Overheard at First Saturday
In the quite literally mind-bending Devorah Sperber exhibition at the Brooklyn Museum, in front of "After Picasso (Gertrude Stein)." Dramatis personæ: two older women, part of the First Saturday crowd.
Woman #1: Do you think she made that herself?
Woman #2: The artist?
Woman #1: Gertrude Stein.
Woman #2: (a bit nonplussed) No, that's not... Anyway, isn't she dead?
Woman #1: That doesn't mean she couldn't have made this.
At this point, I had to walk away.
In my almost-nonexistent standing as a Stein Expert, or at least a person who has read more Gertrude Stein than most, I think she would like the piece, as long as she saw it as a celebration of Picasso rather than a critique of him. I don't think the work necessarily takes a stand on Picasso either way. But I do that that Sperber's use of spools of sewing thread, the tools of a feminized craft, to revisit masterworks of the western art canon is a form of feminist critique about a billion times subtler and more interesting than most of what I saw in the Global Feminisms exhibit, which felt almost unbearably obvious and dated. (The Kara Walker wall being a notable exception - I always forget how tremendous her work is in person. Remind me next time, will you?)
Kurt Vonnegut
When I was in college, and working as a temp in midtown over the summer, I would take lunches sometimes in the public space in the ground floor of the Philip Morris building. There was a gallery associated with some New York museum, I forget which, though I remember the Laurie Anderson retrospective that was hung there. The space also had a nice set of steps well-proportioned for sitting and reading, and tables where one could sit and eat. I think the space is still open to the public, although it's now the Altria Group building, you could go check it out for yourself.
Anyway, I worked a series of lame temp jobs in that general area, and would go there for lunch whenever I could, so I can't tell you exactly when this happened. But one day, my head was still half in the book I'd been reading as I walked towards the stairs and the door, and I didn't notice the guy sitting on the steps until I'd tripped over his foot.
"Oh!" I said when I recovered. "I'm --"
And then I stopped. Because I realized I'd tripped over Kurt Vonnegut.
Now, when you trip over some random man's foot in the lobby of the Philip Morris building, you don't expect it to be the author whose books you collected in a series of matched trade paperbacks through high school and into college. And when you're as lousy at face recognition as I am, you certainly don't expect to know that person on sight.
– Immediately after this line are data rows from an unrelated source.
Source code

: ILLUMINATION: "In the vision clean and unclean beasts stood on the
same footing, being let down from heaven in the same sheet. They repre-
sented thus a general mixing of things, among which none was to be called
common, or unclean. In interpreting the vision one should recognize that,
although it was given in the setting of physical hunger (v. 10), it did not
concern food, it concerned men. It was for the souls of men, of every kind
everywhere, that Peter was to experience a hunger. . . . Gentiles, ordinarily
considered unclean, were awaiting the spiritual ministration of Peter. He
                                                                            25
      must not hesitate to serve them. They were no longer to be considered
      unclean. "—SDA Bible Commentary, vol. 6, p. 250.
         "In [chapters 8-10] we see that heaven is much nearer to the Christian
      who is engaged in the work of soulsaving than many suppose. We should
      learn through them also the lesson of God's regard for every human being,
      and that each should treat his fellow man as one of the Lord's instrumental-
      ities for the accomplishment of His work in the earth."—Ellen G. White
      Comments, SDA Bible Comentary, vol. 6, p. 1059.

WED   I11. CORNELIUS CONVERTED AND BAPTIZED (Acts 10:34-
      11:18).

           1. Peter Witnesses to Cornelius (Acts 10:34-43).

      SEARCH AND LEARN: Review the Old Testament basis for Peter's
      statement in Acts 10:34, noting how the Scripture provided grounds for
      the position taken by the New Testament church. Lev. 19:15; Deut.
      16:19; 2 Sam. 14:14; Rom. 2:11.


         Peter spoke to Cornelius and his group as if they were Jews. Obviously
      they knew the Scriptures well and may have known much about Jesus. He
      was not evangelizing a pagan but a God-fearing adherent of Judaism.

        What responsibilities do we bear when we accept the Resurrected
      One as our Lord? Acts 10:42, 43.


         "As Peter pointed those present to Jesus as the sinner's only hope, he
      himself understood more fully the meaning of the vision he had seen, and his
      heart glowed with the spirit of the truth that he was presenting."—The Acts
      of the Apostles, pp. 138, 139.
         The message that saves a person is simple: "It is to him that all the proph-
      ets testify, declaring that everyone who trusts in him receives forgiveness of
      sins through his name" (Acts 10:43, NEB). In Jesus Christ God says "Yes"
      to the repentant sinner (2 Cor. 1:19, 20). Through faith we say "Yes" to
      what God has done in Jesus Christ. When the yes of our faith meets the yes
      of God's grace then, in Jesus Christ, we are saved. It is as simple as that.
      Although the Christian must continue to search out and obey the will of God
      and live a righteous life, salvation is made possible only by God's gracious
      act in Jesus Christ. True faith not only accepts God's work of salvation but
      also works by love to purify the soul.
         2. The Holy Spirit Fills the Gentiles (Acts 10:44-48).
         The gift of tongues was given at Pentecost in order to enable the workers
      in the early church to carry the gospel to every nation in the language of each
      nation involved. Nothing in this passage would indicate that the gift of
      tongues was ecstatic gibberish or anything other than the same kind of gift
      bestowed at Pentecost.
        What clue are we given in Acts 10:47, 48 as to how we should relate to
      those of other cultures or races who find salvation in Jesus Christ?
I was struck utterly dumb. He smiled, did one of those "don't worry about it" nod things, and I walked off on my way. I spent most of the rest of the day alternating between wishing I'd said something more and knowing that perhaps that wouldn't have been the right moment to say anything anyhow.
What strikes me now, mumblety-odd years on and not having thought of that story in years, is not just the sweetly New York oddity of authors being so thick on the ground that one is tripping over them, but how nice he was about the whole thing, the getting overlooked and then the starstruck silence. He was a mensch, take him all in all. I still have a couple of those trade paperbacks, too.